-- Given text --
★ ★ ★ ★ ★ ★ ★
# ice cream factory is done



## tom h (Jan 2, 2008)

My son wanted me to build the ice cream factory for him, here is the model for it 








Here we are framing it with 1x2`s, then we put plywood all around it. 








put skid tape down for dock, got some trim to match the picture in first photo 








we cut out the windows and doors, and we painted it with a outside sealer 








We put the frames in, windows frames are cedar, the windows are plastic from Tap plastics 








put a light in it, its low voltage lighting, also put one of those peel and stick lights under the overhead doors roof for outside lighting, it will light up the dock area 








here it is all done, a BIG thanks to Stan Cedarleafs custom decals, Stan did an awesome job on the ice cream cone, and the front sign also, such great service, had to send him a picture of the book and he had it done in a couple of hours, the back of the sign is styrene plastic, it was hard to cut and match the decal. Haven’t wired it up yet. 








I put it here for now, I probably will make a siding for my factory/warehouse area this summer 








one more picture, nice day to run trains 









I hooked up the low voltage lights, the little light you see is for the dock area, that’s the peel and stick lights, if you notice through the windows there is a low voltage light inside, my son put his favorite toy guy in there so you can see him 










here is my yard tower with lights on, the low voltage system is easy to work with.


----------



## peter bunce (Dec 29, 2007)
★ ★ ★ ★ ★ ★ ★
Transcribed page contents
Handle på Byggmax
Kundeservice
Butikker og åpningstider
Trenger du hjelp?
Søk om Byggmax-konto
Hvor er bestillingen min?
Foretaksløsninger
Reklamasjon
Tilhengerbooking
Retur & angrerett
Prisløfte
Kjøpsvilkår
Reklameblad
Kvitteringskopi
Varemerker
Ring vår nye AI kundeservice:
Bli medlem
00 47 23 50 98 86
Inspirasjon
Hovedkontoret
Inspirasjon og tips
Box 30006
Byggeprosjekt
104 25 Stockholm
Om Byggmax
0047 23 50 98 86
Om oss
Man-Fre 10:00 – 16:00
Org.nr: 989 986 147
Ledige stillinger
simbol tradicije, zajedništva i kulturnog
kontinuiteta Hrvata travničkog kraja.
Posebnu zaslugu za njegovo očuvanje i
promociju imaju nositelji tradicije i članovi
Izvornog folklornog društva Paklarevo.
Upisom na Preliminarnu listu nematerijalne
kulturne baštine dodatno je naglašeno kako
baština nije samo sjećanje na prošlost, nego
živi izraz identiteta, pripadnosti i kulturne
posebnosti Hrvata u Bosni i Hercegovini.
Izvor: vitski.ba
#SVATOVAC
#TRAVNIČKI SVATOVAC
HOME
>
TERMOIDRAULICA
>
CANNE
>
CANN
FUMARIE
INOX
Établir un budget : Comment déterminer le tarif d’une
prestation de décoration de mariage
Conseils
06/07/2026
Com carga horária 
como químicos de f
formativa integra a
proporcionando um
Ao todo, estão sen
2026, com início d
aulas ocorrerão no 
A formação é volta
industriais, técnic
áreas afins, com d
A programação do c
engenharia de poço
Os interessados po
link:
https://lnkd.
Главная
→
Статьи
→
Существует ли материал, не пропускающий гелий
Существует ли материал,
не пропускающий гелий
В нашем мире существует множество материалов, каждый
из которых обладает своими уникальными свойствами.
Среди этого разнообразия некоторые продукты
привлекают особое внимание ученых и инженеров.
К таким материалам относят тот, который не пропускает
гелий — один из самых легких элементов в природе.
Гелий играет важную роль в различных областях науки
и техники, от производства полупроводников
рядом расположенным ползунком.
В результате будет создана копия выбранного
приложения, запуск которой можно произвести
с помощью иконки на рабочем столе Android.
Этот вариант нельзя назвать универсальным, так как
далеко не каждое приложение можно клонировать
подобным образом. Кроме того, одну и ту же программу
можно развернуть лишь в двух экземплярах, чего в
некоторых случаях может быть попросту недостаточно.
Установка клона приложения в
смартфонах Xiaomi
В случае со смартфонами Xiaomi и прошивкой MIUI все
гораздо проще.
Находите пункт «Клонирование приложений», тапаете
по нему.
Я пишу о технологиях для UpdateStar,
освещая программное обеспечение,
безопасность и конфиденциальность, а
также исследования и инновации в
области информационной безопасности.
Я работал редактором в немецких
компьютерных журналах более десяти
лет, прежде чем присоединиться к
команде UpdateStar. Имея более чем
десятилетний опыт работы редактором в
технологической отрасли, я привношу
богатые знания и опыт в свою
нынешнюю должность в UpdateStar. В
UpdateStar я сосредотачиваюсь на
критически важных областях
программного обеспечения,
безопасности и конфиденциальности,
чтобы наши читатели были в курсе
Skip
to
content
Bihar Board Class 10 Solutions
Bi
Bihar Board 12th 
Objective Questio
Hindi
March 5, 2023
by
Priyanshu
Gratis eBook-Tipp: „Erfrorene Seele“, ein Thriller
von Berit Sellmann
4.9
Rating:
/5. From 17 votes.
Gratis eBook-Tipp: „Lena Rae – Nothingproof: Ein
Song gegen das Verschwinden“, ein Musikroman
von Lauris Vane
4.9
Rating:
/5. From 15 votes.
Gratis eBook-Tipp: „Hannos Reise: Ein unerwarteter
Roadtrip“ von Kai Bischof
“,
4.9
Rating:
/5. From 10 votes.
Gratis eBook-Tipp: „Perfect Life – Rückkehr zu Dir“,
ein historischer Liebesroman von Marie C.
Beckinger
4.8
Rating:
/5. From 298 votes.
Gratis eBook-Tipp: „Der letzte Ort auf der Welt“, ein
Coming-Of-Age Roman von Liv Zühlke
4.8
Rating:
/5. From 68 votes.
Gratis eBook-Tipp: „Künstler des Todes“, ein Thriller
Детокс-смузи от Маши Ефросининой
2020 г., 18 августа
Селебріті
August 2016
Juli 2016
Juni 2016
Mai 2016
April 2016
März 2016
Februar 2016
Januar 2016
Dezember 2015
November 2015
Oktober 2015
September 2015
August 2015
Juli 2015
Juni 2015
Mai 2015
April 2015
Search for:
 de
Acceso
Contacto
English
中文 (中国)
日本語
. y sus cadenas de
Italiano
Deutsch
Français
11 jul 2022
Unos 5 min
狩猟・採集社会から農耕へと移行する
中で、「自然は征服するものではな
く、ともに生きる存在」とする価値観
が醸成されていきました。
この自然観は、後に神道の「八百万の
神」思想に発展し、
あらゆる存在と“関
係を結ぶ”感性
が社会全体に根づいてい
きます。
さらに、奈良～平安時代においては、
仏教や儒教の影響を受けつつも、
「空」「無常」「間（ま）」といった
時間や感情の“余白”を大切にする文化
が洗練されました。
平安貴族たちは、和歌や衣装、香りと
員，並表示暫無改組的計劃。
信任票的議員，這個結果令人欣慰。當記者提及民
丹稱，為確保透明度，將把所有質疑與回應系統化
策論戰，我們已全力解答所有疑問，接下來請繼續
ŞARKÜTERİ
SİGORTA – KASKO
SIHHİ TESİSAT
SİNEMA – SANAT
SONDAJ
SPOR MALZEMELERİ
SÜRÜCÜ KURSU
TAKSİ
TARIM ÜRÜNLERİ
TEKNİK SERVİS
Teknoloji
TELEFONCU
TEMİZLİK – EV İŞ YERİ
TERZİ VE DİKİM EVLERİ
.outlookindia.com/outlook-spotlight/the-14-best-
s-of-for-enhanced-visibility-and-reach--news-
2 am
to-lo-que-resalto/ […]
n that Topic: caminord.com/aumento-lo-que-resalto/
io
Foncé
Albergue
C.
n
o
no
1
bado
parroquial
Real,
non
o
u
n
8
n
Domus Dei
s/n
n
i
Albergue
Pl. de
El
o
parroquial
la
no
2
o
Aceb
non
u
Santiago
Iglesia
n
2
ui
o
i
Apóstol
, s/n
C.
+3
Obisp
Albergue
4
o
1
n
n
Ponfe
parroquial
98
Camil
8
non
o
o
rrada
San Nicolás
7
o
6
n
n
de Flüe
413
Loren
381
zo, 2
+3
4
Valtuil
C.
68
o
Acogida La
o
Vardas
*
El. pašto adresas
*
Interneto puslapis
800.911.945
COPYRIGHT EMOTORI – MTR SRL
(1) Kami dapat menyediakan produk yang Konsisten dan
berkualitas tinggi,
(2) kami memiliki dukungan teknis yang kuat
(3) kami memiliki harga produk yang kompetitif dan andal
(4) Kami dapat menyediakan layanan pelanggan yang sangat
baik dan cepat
★ ★ ★ ★ ★ ★ ★
-- Your task --
From the ice cream factory thread, reproduce word for word the passage running from "I hooked up" up to and including "to work with.".

-- Task solution --
I hooked up the low voltage lights, the little light you see is for the dock area, that’s the peel and stick lights, if you notice through the windows there is a low voltage light inside, my son put his favorite toy guy in there so you can see him 










here is my yard tower with lights on, the low voltage system is easy to work with.